We ate with our hands, rolling up our sleeves to let the fat drip down our bare forearms. The lamb tasted of the rosemary smoke, the bread of brick ovens; the wine was rough but good. There were salty black olives plump with oil, and the cheese tasted of sheep. The firelight glowed on the happy faces: it was quite as wonderful as any banquet with cut glass glittering under the candelabra.

This is, generally, the kind of rough gastronomic experience on which this book is based. Although sometimes I have drunk great wines and eaten the most sophisticated food, more often I have dined in peasant houses, in the desert or on such Sardinian mountainsides. However, as it is peasant cooking which makes the greatest use of herbs and spices, perhaps this has been an advantage after all.

When the feast was over, as I reclined Roman fashion on a rock and watched the steam rise from my wet trousers, I could not help wondering if the people who had hidden those food jars four thousand years ago had not also eaten their meals in just this fashion. And their food, too, must have tasted of rosemary: they could scarcely have avoided it.

Nobody knows when man first started cooking or indeed how without lighters or matches, fires, at first sight, do not seem all that easy to make. Yet often in the Himalayas, surrounded by dripping pines and rhododendron bushes, when everything was soaked and I was the mug trying vainly to make a fire with paper and matches, I have watched with amazement the ease with which the hillmen take a piece of flint and steel, together with a small bag of dried moss tinder and, sheltering under the homespun blanket, their only clothing, in a moment strike and catch a spark in the moss and blow up the makings of a fire in their cupped hands. And what did they do before the age of flint and steel? I guess they also had their methods.

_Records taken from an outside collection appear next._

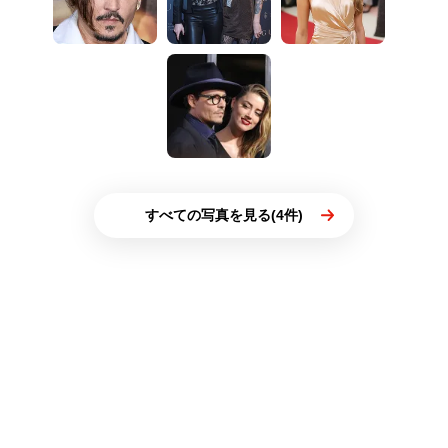
すべての写真を見る(4件)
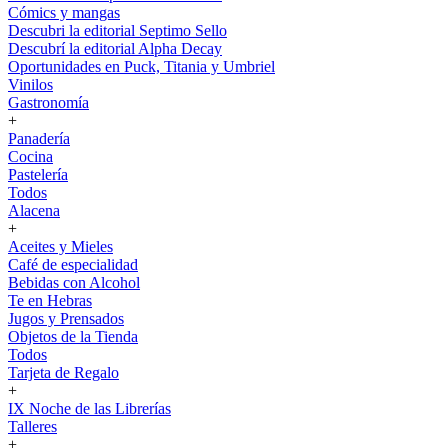
Cómics y mangas
Descubri la editorial Septimo Sello
Descubrí la editorial Alpha Decay
Oportunidades en Puck, Titania y Umbriel
Vinilos
Gastronomía
+
Panadería
Cocina
Pastelería
Todos
Alacena
+
Aceites y Mieles
Café de especialidad
Bebidas con Alcohol
Te en Hebras
Jugos y Prensados
Objetos de la Tienda
Todos
Tarjeta de Regalo
+
IX Noche de las Librerías
Talleres
+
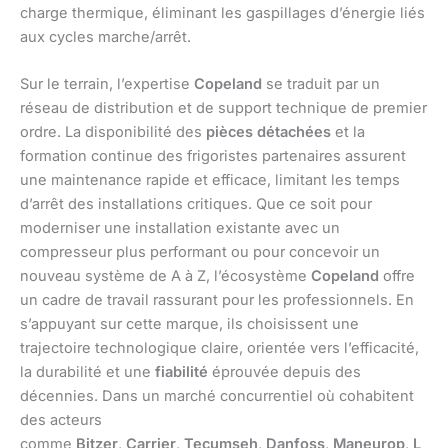
charge thermique, éliminant les gaspillages d’énergie liés
aux cycles marche/arrêt.
Sur le terrain, l’expertise
Copeland
se traduit par un
réseau de distribution et de support technique de premier
ordre. La disponibilité des
pièces détachées
et la
formation continue des frigoristes partenaires assurent
une maintenance rapide et efficace, limitant les temps
d’arrêt des installations critiques. Que ce soit pour
moderniser une installation existante avec un
compresseur plus performant ou pour concevoir un
nouveau système de A à Z, l’écosystème
Copeland
offre
un cadre de travail rassurant pour les professionnels. En
s’appuyant sur cette marque, ils choisissent une
trajectoire technologique claire, orientée vers l’efficacité,
la durabilité et une
fiabilité
éprouvée depuis des
décennies. Dans un marché concurrentiel où cohabitent
des acteurs
comme
Bitzer
,
Carrier
,
Tecumseh
,
Danfoss
,
Maneurop
,
L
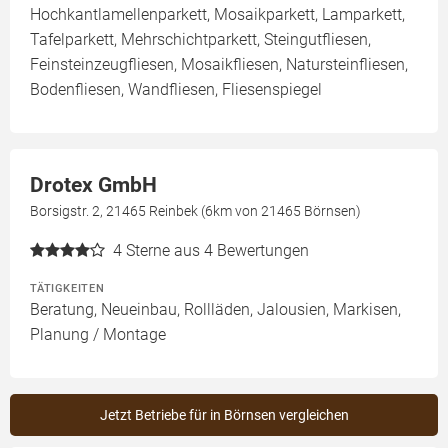
Hochkantlamellenparkett, Mosaikparkett, Lamparkett,
Tafelparkett, Mehrschichtparkett, Steingutfliesen,
Feinsteinzeugfliesen, Mosaikfliesen, Natursteinfliesen,
Bodenfliesen, Wandfliesen, Fliesenspiegel
Drotex GmbH
Borsigstr. 2, 21465 Reinbek (6km von 21465 Börnsen)
4
Sterne aus 4 Bewertungen
TÄTIGKEITEN
Beratung, Neueinbau, Rollläden, Jalousien, Markisen,
Planung / Montage
Jetzt Betriebe für in Börnsen vergleichen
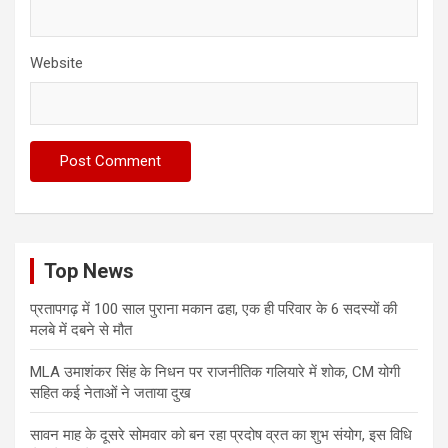
Website
Top News
प्रतापगढ़ में 100 साल पुराना मकान ढहा, एक ही परिवार के 6 सदस्यों की
मलबे में दबने से मौत
MLA उमाशंकर सिंह के निधन पर राजनीतिक गलियारे में शोक, CM योगी
सहित कई नेताओं ने जताया दुख
सावन माह के दूसरे सोमवार को बन रहा प्रदोष व्रत का शुभ संयोग, इस विधि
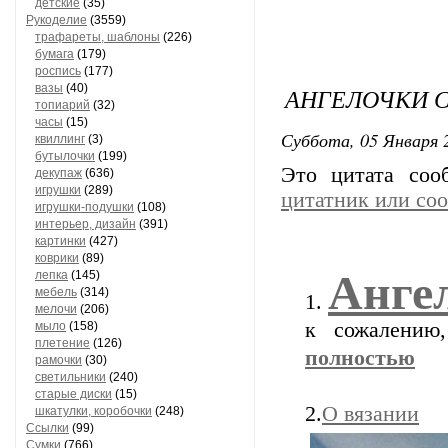
детские
(35)
Рукоделие
(3559)
трафареты, шаблоны
(226)
бумага
(179)
роспись
(177)
вазы
(40)
АНГЕЛОЧКИ 
топиарий
(32)
часы
(15)
Суббота, 05 Января 2
квиллинг
(3)
бутылочки
(199)
Это цитата со
декупаж
(636)
игрушки
(289)
цитатник или со
игрушки-подушки
(108)
интерьер, дизайн
(391)
картинки
(427)
коврики
(89)
Анге
лепка
(145)
мебель
(314)
1.
мелочи
(206)
к сожалению
мыло
(158)
плетение
(126)
полностью
рамочки
(30)
светильники
(240)
старые диски
(15)
2.
О вязании
шкатулки, коробочки
(248)
Ссылки
(99)
Сумки
(766)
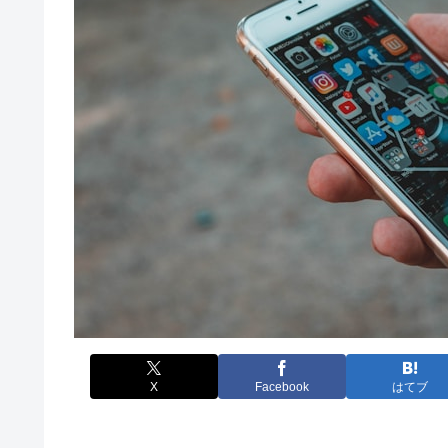
X
Facebook
はてブ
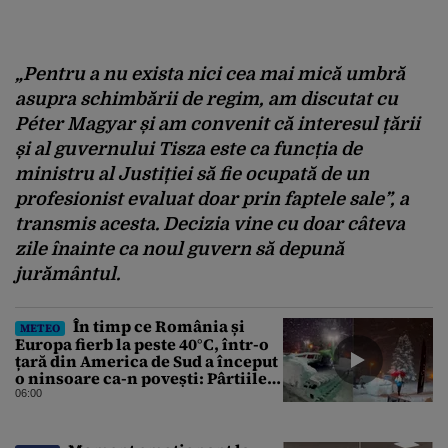
„Pentru a nu exista nici cea mai mică umbră
asupra schimbării de regim, am discutat cu
Péter Magyar și am convenit că interesul țării
și al guvernului Tisza este ca funcția de
ministru al Justiției să fie ocupată de un
profesionist evaluat doar prin faptele sale”, a
transmis acesta. Decizia vine cu doar câteva
zile înainte ca noul guvern să depună
jurământul.
În timp ce România și
METEO
Europa fierb la peste 40°C, într-o
țară din America de Sud a început
o ninsoare ca-n povești: Pârtiile
s-au umplut de schiori
06:00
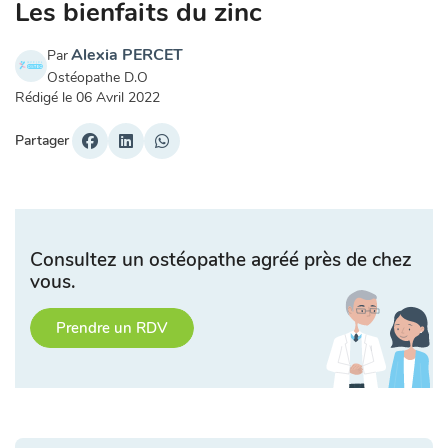
Les bienfaits du zinc
Alexia PERCET
Par
Ostéopathe D.O
Rédigé le
06 Avril 2022
Partager
Consultez un ostéopathe agréé près de chez
vous.
Prendre un RDV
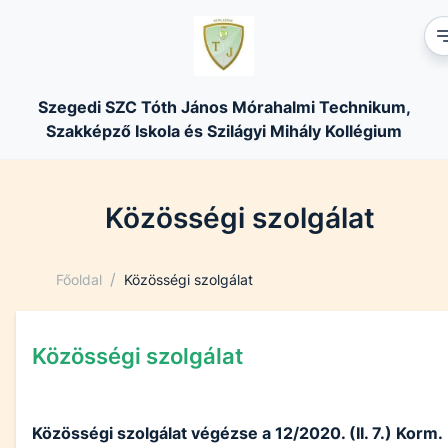
Szegedi SZC Tóth János Mórahalmi Technikum,
Szakképző Iskola és Szilágyi Mihály Kollégium
Közösségi szolgálat
/
Főoldal
Közösségi szolgálat
Közösségi szolgálat
Közösségi szolgálat végézse a 12/2020. (II. 7.) Korm.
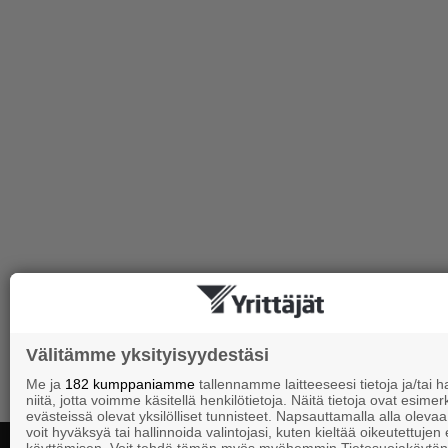
Välitämme yksityisyydestäsi
Me ja
182 kumppaniamme
tallennamme laitteeseesi tietoja ja/tai
niitä, jotta voimme käsitellä henkilötietoja. Näitä tietoja ovat esimerk
evästeissä olevat yksilölliset tunnisteet. Napsauttamalla alla olevaa 
voit hyväksyä tai hallinnoida valintojasi, kuten kieltää oikeutettujen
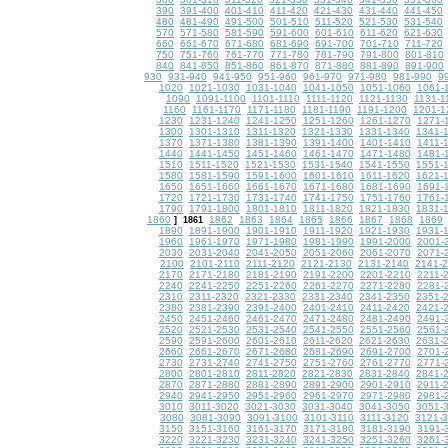
390
391-400
401-410
411-420
421-430
431-440
441-450
480
481-490
491-500
501-510
511-520
521-530
531-540
570
571-580
581-590
591-600
601-610
611-620
621-630
660
661-670
671-680
681-690
691-700
701-710
711-720
750
751-760
761-770
771-780
781-790
791-800
801-810
840
841-850
851-860
861-870
871-880
881-890
891-900
930
931-940
941-950
951-960
961-970
971-980
981-990
9
1020
1021-1030
1031-1040
1041-1050
1051-1060
1061-
1090
1091-1100
1101-1110
1111-1120
1121-1130
1131-1
1160
1161-1170
1171-1180
1181-1190
1191-1200
1201-1
1230
1231-1240
1241-1250
1251-1260
1261-1270
1271-
1300
1301-1310
1311-1320
1321-1330
1331-1340
1341-
1370
1371-1380
1381-1390
1391-1400
1401-1410
1411-
1440
1441-1450
1451-1460
1461-1470
1471-1480
1481-
1510
1511-1520
1521-1530
1531-1540
1541-1550
1551-
1580
1581-1590
1591-1600
1601-1610
1611-1620
1621-
1650
1651-1660
1661-1670
1671-1680
1681-1690
1691-
1720
1721-1730
1731-1740
1741-1750
1751-1760
1761-
1790
1791-1800
1801-1810
1811-1820
1821-1830
1831-
1860
1862
1863
1864
1865
1866
1867
1868
1869
]
1861
1890
1891-1900
1901-1910
1911-1920
1921-1930
1931-
1960
1961-1970
1971-1980
1981-1990
1991-2000
2001-
2030
2031-2040
2041-2050
2051-2060
2061-2070
2071-
2100
2101-2110
2111-2120
2121-2130
2131-2140
2141-
2170
2171-2180
2181-2190
2191-2200
2201-2210
2211-
2240
2241-2250
2251-2260
2261-2270
2271-2280
2281-
2310
2311-2320
2321-2330
2331-2340
2341-2350
2351-
2380
2381-2390
2391-2400
2401-2410
2411-2420
2421-
2450
2451-2460
2461-2470
2471-2480
2481-2490
2491-
2520
2521-2530
2531-2540
2541-2550
2551-2560
2561-
2590
2591-2600
2601-2610
2611-2620
2621-2630
2631-
2660
2661-2670
2671-2680
2681-2690
2691-2700
2701-
2730
2731-2740
2741-2750
2751-2760
2761-2770
2771-
2800
2801-2810
2811-2820
2821-2830
2831-2840
2841-
2870
2871-2880
2881-2890
2891-2900
2901-2910
2911-
2940
2941-2950
2951-2960
2961-2970
2971-2980
2981-
3010
3011-3020
3021-3030
3031-3040
3041-3050
3051-
3080
3081-3090
3091-3100
3101-3110
3111-3120
3121-
3150
3151-3160
3161-3170
3171-3180
3181-3190
3191-
3220
3221-3230
3231-3240
3241-3250
3251-3260
3261-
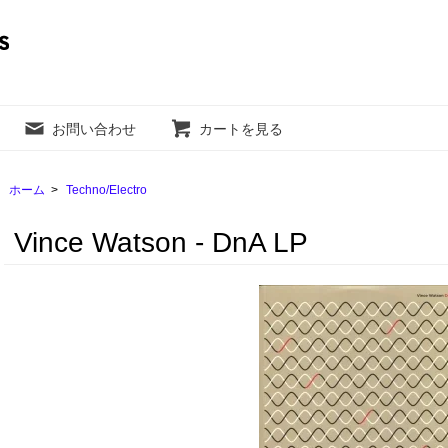
お問い合わせ
カートを見る
ホーム
>
Techno/Electro
Vince Watson - DnA LP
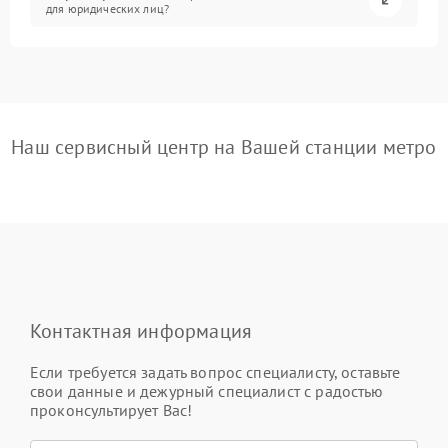
для юридических лиц?
Наш сервисный центр на Вашей станции метро
Контактная информация
Если требуется задать вопрос специалисту, оставьте
свои данные и дежурный специалист с радостью
проконсультирует Вас!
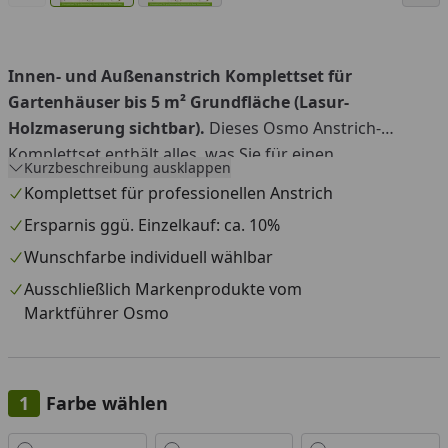
Innen- und Außenanstrich Komplettset für
Gartenhäuser bis 5 m² Grundfläche (Lasur-
Holzmaserung sichtbar).
Dieses Osmo Anstrich-
Komplettset enthält alles, was Sie für einen
Kurzbeschreibung ausklappen
professionellen Anstrich Ihres Gartenhauses (außen
Komplettset für professionellen Anstrich
Holzschutz Öl-Lasur in Wunschfarbe, innen farblos)
Ersparnis ggü. Einzelkauf: ca. 10%
benötigen: Holzschutz-Grundierung, 2-facher Lasur-
Wunschfarbe individuell wählbar
Endanstrich in Wunschfarbe, Fußboden Hartwachs-Öl,
Klarwachs für Innenwände und Fenster/Türen,
Ausschließlich Markenprodukte vom
Farbwanne inkl. Abstreifrillen, Einwegeinsätze (3 Stück),
Marktführer Osmo
Mikrofaserrolle (100 mm breit), Steckbügel,
Flächenstreicher (60 mm breit) und 1 Liter Pinselreiniger.
Ersparnis ggü. Einzelkauf: ca. 10%.
Farbe wählen
Alle anzeigen (7)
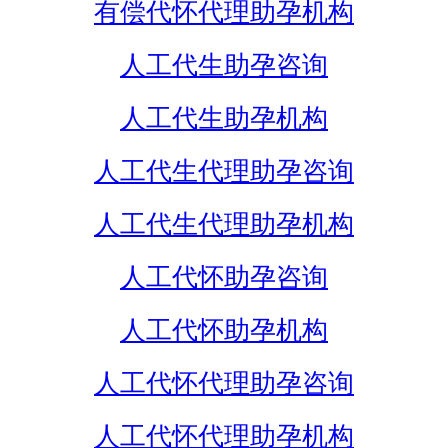
有偿代怀代理助孕机构
人工代生助孕咨询
人工代生助孕机构
人工代生代理助孕咨询
人工代生代理助孕机构
人工代怀助孕咨询
人工代怀助孕机构
人工代怀代理助孕咨询
人工代怀代理助孕机构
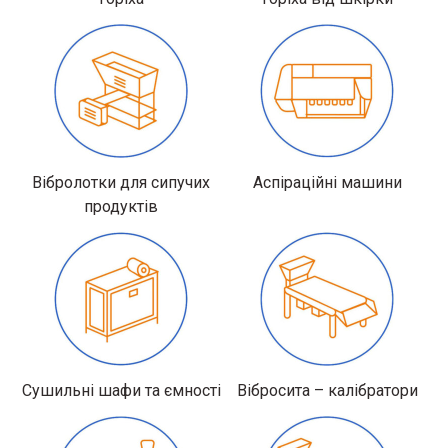
Вібролотки для сипучих
Аспіраційні машини
продуктів
Сушильні шафи та ємності
Вібросита – калібратори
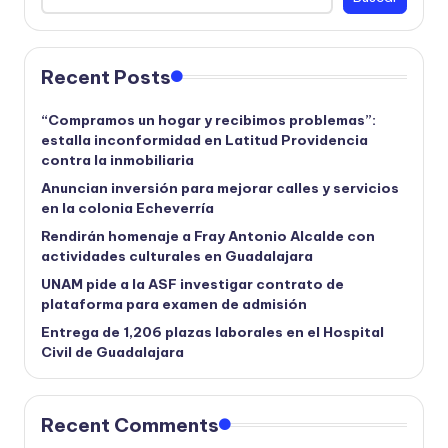
Recent Posts
“Compramos un hogar y recibimos problemas”:
estalla inconformidad en Latitud Providencia
contra la inmobiliaria
Anuncian inversión para mejorar calles y servicios
en la colonia Echeverría
Rendirán homenaje a Fray Antonio Alcalde con
actividades culturales en Guadalajara
UNAM pide a la ASF investigar contrato de
plataforma para examen de admisión
Entrega de 1,206 plazas laborales en el Hospital
Civil de Guadalajara
Recent Comments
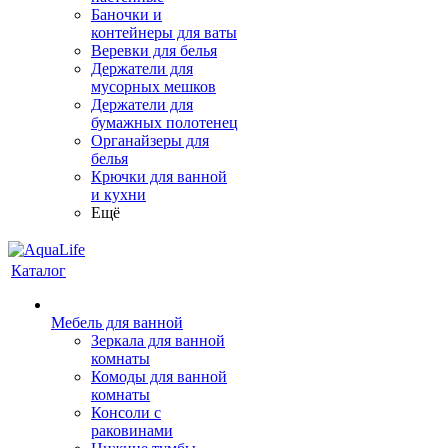
Баночки и
контейнеры для ваты
Веревки для белья
Держатели для
мусорных мешков
Держатели для
бумажных полотенец
Органайзеры для
белья
Крючки для ванной
и кухни
Ещё
Каталог
Мебель для ванной
Зеркала для ванной
комнаты
Комоды для ванной
комнаты
Консоли с
раковинами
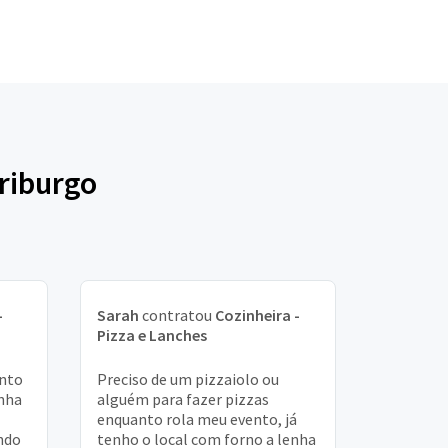
riburgo
-
Sarah
contratou
Cozinheira -
Pizza e Lanches
onto
Preciso de um pizzaiolo ou
inha
alguém para fazer pizzas
enquanto rola meu evento, já
ndo
tenho o local com forno a lenha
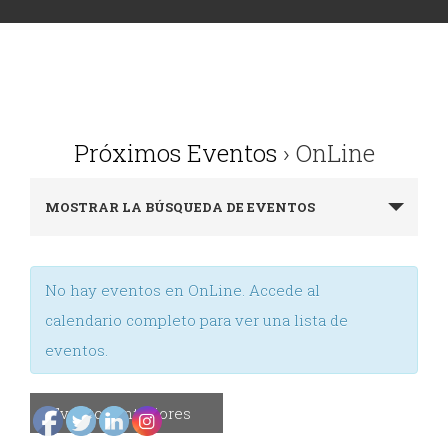
DE
y
ODONTOLOGÍA
Gnatología
Odontología
EVENTOS
Próximos Eventos
› OnLine
General
ODONTOLÓGICOS
Navegación
Odontopediatría
MOSTRAR LA BÚSQUEDA DE EVENTOS
de
Ortodoncia
CONTÁCTENOS
búsqueda
y
y
No hay eventos en OnLine. Accede al
Ortopedia
vistas
calendario completo para ver una lista de
de
eventos.
Periodoncia
Eventos
Rehabilitación
«
Eventos anteriores
Oral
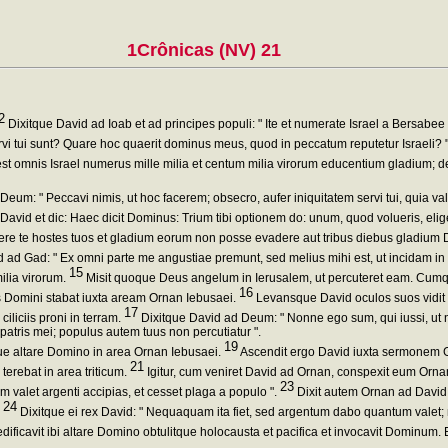
1Crônicas (NV) 21
2
Dixitque David ad Ioab et ad principes populi: " Ite et numerate Israel a Bersabe
tui sunt? Quare hoc quaerit dominus meus, quod in peccatum reputetur Israeli? 
t omnis Israel numerus mille milia et centum milia virorum educentium gladium; d
eum: " Peccavi nimis, ut hoc facerem; obsecro, aufer iniquitatem servi tui, quia vald
David et dic: Haec dicit Dominus: Trium tibi optionem do: unum, quod volueris, elige,
re te hostes tuos et gladium eorum non posse evadere aut tribus diebus gladium Dom
id ad Gad: " Ex omni parte me angustiae premunt, sed melius mihi est, ut incidam 
15
ilia virorum.
Misit quoque Deus angelum in Ierusalem, ut percuteret eam. Cumque
16
lus Domini stabat iuxta aream Ornan Iebusaei.
Levansque David oculos suos vidit
17
iliciis proni in terram.
Dixitque David ad Deum: " Nonne ego sum, qui iussi, ut 
tris mei; populus autem tuus non percutiatur ".
19
ue altare Domino in area Ornan Iebusaei.
Ascendit ergo David iuxta sermonem G
21
erebat in area triticum.
Igitur, cum veniret David ad Ornan, conspexit eum Ornan 
23
m valet argenti accipias, et cesset plaga a populo ".
Dixit autem Ornan ad David: 
24
.
Dixitque ei rex David: " Nequaquam ita fiet, sed argentum dabo quantum valet; n
dificavit ibi altare Domino obtulitque holocausta et pacifica et invocavit Dominum.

As to the first use of flavourings, again something that happened before recorded history and probably before cooking on fire, it is tempting to think that a man of more than average intelligence at some time tried tasting plants, gradually eating more of the ones he liked until he made sure they were not poisonous. But it is more likely that the idea of flavouring arose less purposefully than that. After all, any dumb beast will select by instinct the plants it likes and which are good for it. This we say is by instinct but it had nevertheless to be learned. When man first learned to cook he must have already been eating herbs. Even carnivorous animals sometimes eat herbs: a dog eats grass. We accept evolution, we can hardly not, but the implications are rarely thought out in concrete terms. Considered personally, for instance, it means that you can boast an unbroken chain of successful ancestors right back to primeval blobs. You would stamp on them today. It means that out of the millions of baby fishes which failed to make the grade because they were snapped up by something bigger or stranded in a pool, your ancestors were always, in every generation, the lucky and successful ones who got away and survived at least long enough to produce your multi-great-grandparents. They were also the ones who avoided the poisonous plants. In all the millions not one missed the mating. And what a remarkable thought, that if one could travel back in time through a sufficient number of great-grandmothers each with the intimate physical relationship which exists between parent and child there would have been strange little creature grandparents, the like of which we have never seen, laying eggs and eating herbs and why not the herbs they liked the taste of?